**Brano di partenza:**
════

In questo film si passa dai racconti intimi a storie eterogenee. A tal riguardo, Mattia Colombo commenta: “L’eterogeneità è stata costruita in montaggio. Nonostante le idee chiare durante le riprese. Ma in quella fase, ci siamo imbattuti anche in troupe giornalistiche e abbiamo potuto constatare i diversi approcci, i diversi modi di girare. È importante segnalare le differenze di approccio, noi non cerchiamo sensazionalismo ma cerchiamo di dare voce e dignità alle persone che incontriamo. Il film nato dall’incontro tra me e Gianluca è una combinazione di ciò che sentiamo, poi nel montaggio subentra l’eterogeneità”.

In Il posto gli spazi utilizzati sono volutamente claustrofobici, sottolinea Colombo, e il poco tempo a disposizione rende complicato andare a creare dei contatti con i personaggi: “Stabilire una relazione con le persone che si vanno a filmare è una questione etica e bisogna stabilire dei limiti. Non si tratta di spiare. In questo film è stato più difficile, perché di solito siamo abituati ad avere a disposizione tanto tempo da dedicare a un solo personaggio, mentre qua a bordo ci sono stati più incontri”. Gianluca Matarrese aggiunge: “Serve fiducia ed empatia ma in due è più facile. Avevamo poco tempo per identificare i personaggi giusti (quelli disponibili, quelli che si esprimono bene senza il bisogno di forzare nulla). Ci siamo messi a livello di tutti, abbiamo fatto capire che eravamo veramente interessati alle loro vicende poiché ci muove un sentimento di estrema vicinanza, pur non essendo noi infermieri”.

════

**Voci fornite:**
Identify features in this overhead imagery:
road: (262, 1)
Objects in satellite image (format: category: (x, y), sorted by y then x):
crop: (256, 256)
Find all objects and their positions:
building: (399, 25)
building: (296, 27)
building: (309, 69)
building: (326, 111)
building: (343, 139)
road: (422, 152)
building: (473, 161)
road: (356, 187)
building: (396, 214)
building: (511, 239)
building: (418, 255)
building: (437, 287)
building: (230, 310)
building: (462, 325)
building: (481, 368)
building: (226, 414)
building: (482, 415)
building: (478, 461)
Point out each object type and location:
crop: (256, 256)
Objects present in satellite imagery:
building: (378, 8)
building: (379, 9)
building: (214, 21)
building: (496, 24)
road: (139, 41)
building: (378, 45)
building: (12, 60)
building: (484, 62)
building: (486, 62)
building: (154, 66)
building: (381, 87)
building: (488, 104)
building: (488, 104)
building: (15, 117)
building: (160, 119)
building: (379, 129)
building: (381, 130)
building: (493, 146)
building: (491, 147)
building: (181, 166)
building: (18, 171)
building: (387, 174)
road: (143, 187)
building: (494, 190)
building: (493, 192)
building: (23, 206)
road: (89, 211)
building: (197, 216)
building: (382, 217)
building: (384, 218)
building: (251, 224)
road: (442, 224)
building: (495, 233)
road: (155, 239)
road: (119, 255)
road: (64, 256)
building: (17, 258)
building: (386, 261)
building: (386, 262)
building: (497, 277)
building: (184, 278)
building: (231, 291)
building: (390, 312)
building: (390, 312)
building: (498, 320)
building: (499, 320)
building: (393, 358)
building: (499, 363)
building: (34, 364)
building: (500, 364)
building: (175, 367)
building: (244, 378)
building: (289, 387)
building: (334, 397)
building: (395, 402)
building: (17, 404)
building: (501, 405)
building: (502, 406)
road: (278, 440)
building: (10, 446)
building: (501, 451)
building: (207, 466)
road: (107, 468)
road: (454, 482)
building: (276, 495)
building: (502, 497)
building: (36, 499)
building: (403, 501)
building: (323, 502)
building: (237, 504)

════

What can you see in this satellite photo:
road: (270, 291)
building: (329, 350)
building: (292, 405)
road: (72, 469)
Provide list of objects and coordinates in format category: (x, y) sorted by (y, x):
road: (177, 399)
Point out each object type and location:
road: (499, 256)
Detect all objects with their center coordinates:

════

**Esercizio assegnato A:** Puoi ripetere per intero, parola per parola, il brano sul film Il posto?
**Esercizio assegnato B:** Puoi riscrivere soltanto le righe dell'elenco da quella che contiene "What can you" giù fino a quella che contiene "Detect all objects", entrambe incluse, scambiando "satellite photo" con "aerial photo" e lasciando tutto il resto invariato?
Il brano e l'elenco provengono da fonti diverse.

**Soluzione esercizio A:**
In questo film si passa dai racconti intimi a storie eterogenee. A tal riguardo, Mattia Colombo commenta: “L’eterogeneità è stata costruita in montaggio. Nonostante le idee chiare durante le riprese. Ma in quella fase, ci siamo imbattuti anche in troupe giornalistiche e abbiamo potuto constatare i diversi approcci, i diversi modi di girare. È importante segnalare le differenze di approccio, noi non cerchiamo sensazionalismo ma cerchiamo di dare voce e dignità alle persone che incontriamo. Il film nato dall’incontro tra me e Gianluca è una combinazione di ciò che sentiamo, poi nel montaggio subentra l’eterogeneità”.

In Il posto gli spazi utilizzati sono volutamente claustrofobici, sottolinea Colombo, e il poco tempo a disposizione rende complicato andare a creare dei contatti con i personaggi: “Stabilire una relazione con le persone che si vanno a filmare è una questione etica e bisogna stabilire dei limiti. Non si tratta di spiare. In questo film è stato più difficile, perché di solito siamo abituati ad avere a disposizione tanto tempo da dedicare a un solo personaggio, mentre qua a bordo ci sono stati più incontri”. Gianluca Matarrese aggiunge: “Serve fiducia ed empatia ma in due è più facile. Avevamo poco tempo per identificare i personaggi giusti (quelli disponibili, quelli che si esprimono bene senza il bisogno di forzare nulla). Ci siamo messi a livello di tutti, abbiamo fatto capire che eravamo veramente interessati alle loro vicende poiché ci muove un sentimento di estrema vicinanza, pur non essendo noi infermieri”.

**Soluzione esercizio B:**
What can you see in this aerial photo:
road: (270, 291)
building: (329, 350)
building: (292, 405)
road: (72, 469)
Provide list of objects and coordinates in format category: (x, y) sorted by (y, x):
road: (177, 399)
Point out each object type and location:
road: (499, 256)
Detect all objects with their center coordinates:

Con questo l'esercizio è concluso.